03
MAR
2019

Saint-Brieuc | Un homme condamné pour violences et agressions sexuelles sur la fille de sa compagne

Un an de prison avec sursis pour violences et agression sexuelle sur une fillette

Au tribunal de Saint-Brieuc. | ARCHIVES OUEST-FRANCE

Un homme de 43 ans a comparu, jeudi 28 février, au tribunal de grande instance de Saint-Brieuc (Côtes-d’Armor), pour une agression sexuelle et des violences commises sur la fille de sa compagne, âgée de 8 ans, dans le secteur de Broons.
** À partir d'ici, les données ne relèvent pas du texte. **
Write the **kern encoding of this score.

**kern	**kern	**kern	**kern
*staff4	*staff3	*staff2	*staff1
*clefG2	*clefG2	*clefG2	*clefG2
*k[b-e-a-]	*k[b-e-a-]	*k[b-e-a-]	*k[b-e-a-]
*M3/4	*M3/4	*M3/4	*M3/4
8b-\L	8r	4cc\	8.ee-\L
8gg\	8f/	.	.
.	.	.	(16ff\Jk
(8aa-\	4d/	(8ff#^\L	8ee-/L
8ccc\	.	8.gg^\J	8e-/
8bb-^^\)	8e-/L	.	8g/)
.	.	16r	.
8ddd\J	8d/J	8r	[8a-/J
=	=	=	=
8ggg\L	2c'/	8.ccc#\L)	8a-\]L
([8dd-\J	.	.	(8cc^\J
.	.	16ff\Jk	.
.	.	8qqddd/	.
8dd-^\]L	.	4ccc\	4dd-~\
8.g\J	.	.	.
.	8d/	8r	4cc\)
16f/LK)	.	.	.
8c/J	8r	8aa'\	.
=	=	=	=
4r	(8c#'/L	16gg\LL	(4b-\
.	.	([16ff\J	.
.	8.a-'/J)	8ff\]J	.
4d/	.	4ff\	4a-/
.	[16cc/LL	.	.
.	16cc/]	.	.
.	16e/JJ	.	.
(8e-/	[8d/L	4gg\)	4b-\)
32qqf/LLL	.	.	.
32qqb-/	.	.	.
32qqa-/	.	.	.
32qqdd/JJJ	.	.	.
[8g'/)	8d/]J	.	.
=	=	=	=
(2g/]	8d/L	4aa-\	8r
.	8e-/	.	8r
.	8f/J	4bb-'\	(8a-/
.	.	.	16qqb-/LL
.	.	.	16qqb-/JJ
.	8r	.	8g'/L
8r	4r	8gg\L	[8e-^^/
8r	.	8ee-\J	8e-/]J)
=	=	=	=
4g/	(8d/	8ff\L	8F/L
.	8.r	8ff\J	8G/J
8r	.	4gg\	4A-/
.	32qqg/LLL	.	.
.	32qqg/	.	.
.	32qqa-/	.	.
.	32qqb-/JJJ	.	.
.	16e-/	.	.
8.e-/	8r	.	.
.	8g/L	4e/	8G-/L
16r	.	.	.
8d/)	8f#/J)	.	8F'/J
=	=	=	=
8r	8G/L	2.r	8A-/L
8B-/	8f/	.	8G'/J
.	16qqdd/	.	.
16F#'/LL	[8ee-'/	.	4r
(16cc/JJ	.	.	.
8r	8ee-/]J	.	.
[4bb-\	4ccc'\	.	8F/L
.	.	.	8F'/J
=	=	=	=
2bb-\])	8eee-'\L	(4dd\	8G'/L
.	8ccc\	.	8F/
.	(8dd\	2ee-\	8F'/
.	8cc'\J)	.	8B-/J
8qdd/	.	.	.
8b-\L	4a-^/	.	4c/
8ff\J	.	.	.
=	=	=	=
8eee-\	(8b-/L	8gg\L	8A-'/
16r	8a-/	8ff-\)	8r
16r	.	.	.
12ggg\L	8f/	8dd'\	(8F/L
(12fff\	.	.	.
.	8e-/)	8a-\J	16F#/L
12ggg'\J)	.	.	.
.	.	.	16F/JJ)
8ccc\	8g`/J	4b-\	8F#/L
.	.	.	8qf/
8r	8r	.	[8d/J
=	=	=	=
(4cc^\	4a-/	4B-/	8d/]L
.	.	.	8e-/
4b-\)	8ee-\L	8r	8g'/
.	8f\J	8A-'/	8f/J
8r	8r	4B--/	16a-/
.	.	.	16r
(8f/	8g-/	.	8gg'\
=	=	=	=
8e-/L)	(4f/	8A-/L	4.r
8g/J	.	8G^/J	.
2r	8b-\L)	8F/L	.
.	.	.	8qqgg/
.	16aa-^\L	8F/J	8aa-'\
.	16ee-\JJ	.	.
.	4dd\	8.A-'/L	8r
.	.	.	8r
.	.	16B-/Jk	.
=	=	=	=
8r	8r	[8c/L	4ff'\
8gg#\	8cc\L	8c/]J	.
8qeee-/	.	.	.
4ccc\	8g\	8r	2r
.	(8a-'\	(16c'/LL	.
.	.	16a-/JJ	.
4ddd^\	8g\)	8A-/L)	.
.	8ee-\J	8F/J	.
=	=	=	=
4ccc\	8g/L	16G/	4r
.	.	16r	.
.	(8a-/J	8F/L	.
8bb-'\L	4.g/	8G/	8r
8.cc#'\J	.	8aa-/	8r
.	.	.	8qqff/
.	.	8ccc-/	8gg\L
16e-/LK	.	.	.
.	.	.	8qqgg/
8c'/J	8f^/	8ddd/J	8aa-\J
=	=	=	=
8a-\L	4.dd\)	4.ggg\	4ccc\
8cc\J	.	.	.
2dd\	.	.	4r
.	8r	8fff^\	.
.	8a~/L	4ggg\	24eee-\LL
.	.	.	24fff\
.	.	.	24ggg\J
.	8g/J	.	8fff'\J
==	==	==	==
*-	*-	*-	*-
Il a été reconnu coupable.

La fillette, âgée de 8 ans, avait confié à sa cousine qu’un matin, sa mère étant au travail, l’homme lui avait fait subir des attouchements.

Jeudi 28 février 2019, au tribunal de Saint-Brieuc, le prévenu nie.

« Est-ce que vous la frappiez ? »,

interroge la présidente.

« Non, je lui ai juste mis deux ou trois coups de pied au cul, parce qu’elle ne ramassait pas les crottes du chien, mais c’est tout ! »

L’homme est impulsif. Selon lui, l’abus sexuel qu’on lui reproche, c’est un complot de la famille de sa femme qui s’est liguée contre lui.

Les témoignages du père et de l’entourage font état d’un changement d’humeur chez la petite fille, devenue triste et craintive. Selon l’expert, les dires de l’enfant sont tout à fait crédibles.

Le procureur fait cependant part de son doute quant à la réalité de l’agression sexuelle. Il réclame trois mois de prison pour les violences physiques mais s’en remet au tribunal pour le reste. L’avocate de la défense demande la relaxe sur les faits d’agression sexuelle.

« C’est parole contre parole »,

dit-elle.

Par ailleurs, pour se venger de la plainte déposée contre lui, l’homme a adressé une lettre anonyme aux services de la Protection de l’enfance, accusant son ex-beau fils et sa femme de mauvais traitement à l’encontre de leur bébé.

Le procureur réclame six mois de sursis pour cette accusation calomnieuse.

Le tribunal reconnaît l’homme coupable de l’ensemble des faits qui lui sont reprochés et le condamne à un an de prison avec sursis pour les violences et agression sexuelle, avec inscription au fichier des auteurs d’infraction sexuelles. Il devra verser 3 300 € à la mère de la fillette, au titre du préjudice moral.

Il écope également de six mois de prison avec sursis pour la déclaration calomnieuse et devra verser 1 600 € aux parents calomniés.